I sort of thought he might've been relieved but I had 2x endos to choose from. The head of the dept. guy, older, white. This was in Champaign, IL, a diverse community but also the "medical center" for a lot of small towns. The other doc was younger, Indian and I chose her, reasoning that old, white guy would have more patients given the demography. I got right in and was pumping a few weeks later. She was brilliant at math and did a great job turning my cluster%^&$ of a log into a very close approximation of what my doses needed to be.

Champaign while a medical center, DOES service a lot of smaller towns in the area. My suggestion in finding an endo, if there is a medical center where you live at, a lot of medical centers have doctors affiliated with it. I live in Norfolk VA, and the big medical center here is Sentara, they have a wonderful web site that you can go on, and narrow your search by specialty. My Endo is part of their medical group. As far as appointment availiblity goes, thats just really dependent on where you live. This area has a pretty decent amount of doctors to choose from, so my wait time was about a couple of weeks to get in.

In my medical journeys, I selected a new endo who seemed perfect on paper. He was prominent in the profession, even being on the task force that developed the AACE diabetes guidelines. He was recommended by many in the medical profession as really smart. I thought he could help me.

Boy I was wrong. The man was a nightmare as a person. He had no bedside manner. Every time he saw me, he would tell me I had diabetes because I was way too fat. We cycled through medication after medication, all to no effect. Every 5-10 minute appointment was the same, he never listened and halfway through the appointment he would face away from me and dictate what he thought was wrong with me and how my treatment should change.
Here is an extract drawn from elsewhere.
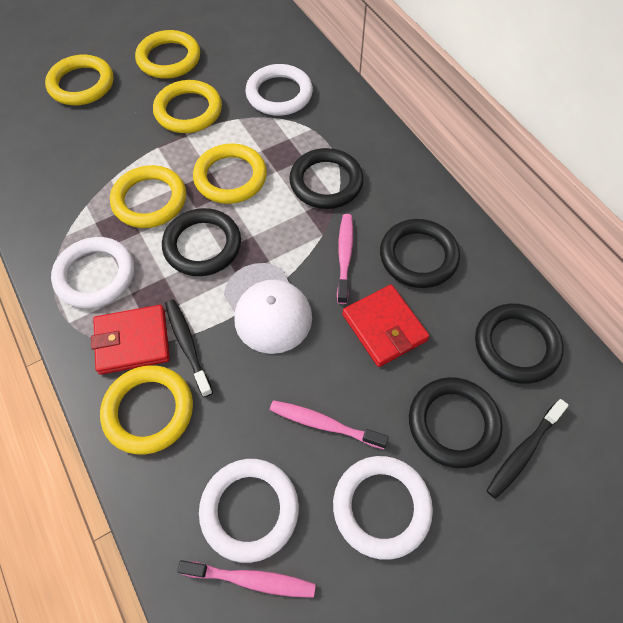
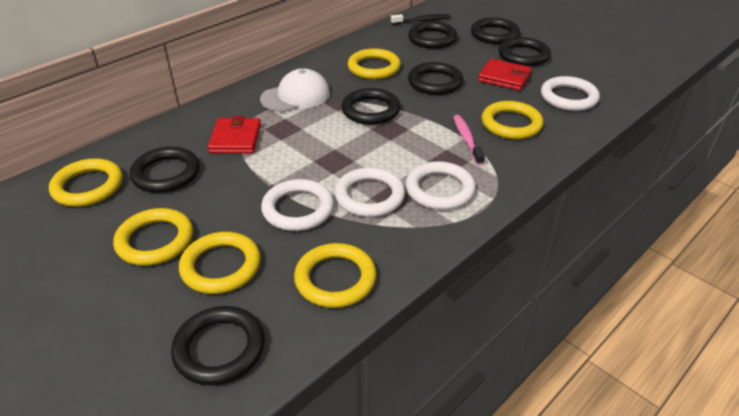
black ring: 5 -> 7
black toothbrush: 2 -> 1
pink toothbrush: 3 -> 1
The last straw was when I found out he had been paid $250K by pharmaceutical companies.

So I fired him. Looking back, I should have done it much earlier. And I undertook a search for a new doctor, trying to avoid my mistakes. I wrote about my search a year ago and you may find some of the resources and suggestions in that discussion helpful. And fortunately, my former "feeding at the pharma trough" endo is on the east coast, so you shouldn't have any problem avoiding him.

ps. I am very happy with my current endo.